Parmalat-Skandal Wirtschaftsprüfer von Deloitte unter Verdacht

Der Bilanzskandal um den italienischen Parmalat-Konzern weitet sich aus. Während die Luxemburger Justiz wegen Geldwäsche ermittelt, wird in Mailand gegen zwei Partner der Wirtschaftsprüfungsgesellschaft Deloitte & Touche ermittelt. Auch die Deutsche Bank soll engere Kontakte zu Parmalat gehabt haben als bisher bekannt.


Parmalat-Produkte: Zehn Milliarden Euro fehlen dem Konzern
REUTERS

Parmalat-Produkte: Zehn Milliarden Euro fehlen dem Konzern

Rom - Der Schwerpunkt der Ermittlungen liegt nach Angaben der Luxemburger Staatsanwaltschaft auf möglicher Geldwäsche im Zusammenhang mit kriminellen Aktivitäten und Organisationen. Verschiedene Luxemburger Banken und Institutionen hätten die Justizbehörden aus eigener Initiative auf verdächtige Konten von Parmalat oder seiner Manager aufmerksam gemacht, sagte der für Finanzkriminalität zuständige Staatsanwalt Carlos Zeyen. Die Hinweise seien ausreichend gewesen, um eine formale Untersuchung zu starten.

Ein Mailänder Justizbeamter teilte mit, zwei italienische Mitarbeiter der Wirtschaftsprüfungsgesellschaft Deloitte & Touche würden verdächtigt, an einer Fälschung der Parmalat-Bilanzen mitgewirkt zu haben. Parmalat hat die Zusammenarbeit mit den Wirtschaftsprüfern bereits beendet.

Ausgelöst wurde der Parmalat-Skandal Anfang Dezember, als die Bank of America Guthaben des italienischen Nahrungsmittelkonzerns in Höhe von knapp vier Milliarden Euro für nicht existent erklärte. Nach dem letzten Stand der Ermittlungen werden die Bilanzlücken auf rund zehn Milliarden Euro beziffert. Parmalat und die Muttergesellschaft Parmalat Fianziaria haben bereits Insolvenz angemeldet.

Nach Angaben des "Handelsblatts" war auch die Verbindung der Deutschen Bank zu Parmalat enger als bislang bekannt.
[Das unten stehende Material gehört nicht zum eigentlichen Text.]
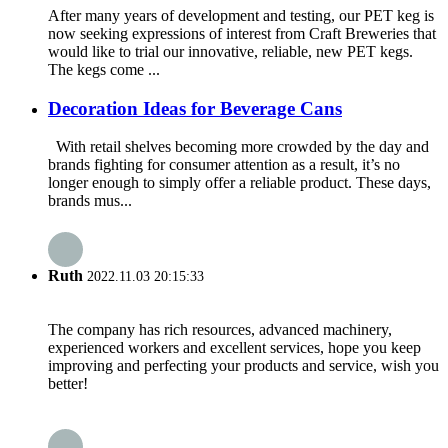
After many years of development and testing, our PET keg is
now seeking expressions of interest from Craft Breweries that
would like to trial our innovative, reliable, new PET kegs.
The kegs come ...
Decoration Ideas for Beverage Cans
With retail shelves becoming more crowded by the day and
brands fighting for consumer attention as a result, it’s no
longer enough to simply offer a reliable product. These days,
brands mus...
Ruth
2022.11.03 20:15:33
The company has rich resources, advanced machinery,
experienced workers and excellent services, hope you keep
improving and perfecting your products and service, wish you
better!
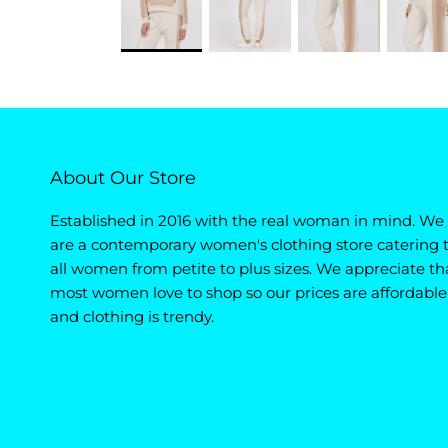
About Our Store
Established in 2016 with the real woman in mind. We
are a contemporary women's clothing store catering 
all women from petite to plus sizes. We appreciate th
most women love to shop so our prices are affordable
and clothing is trendy.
Massimo Armanini, ein Investmentbanker der Deutschen Bank in Italien, habe vor seinem Eintritt in das Geldinstitut im März 2003 zur Parmalat-Führung gehört. Die Staatsanwaltschaft in Parma hat Deutsche-Bank-Mitarbeiter zu einem zweiten Informationsgespräch vorgeladen. Bei dem ersten Treffen hätten die Manager nur das Nötigste gesagt, hieß es.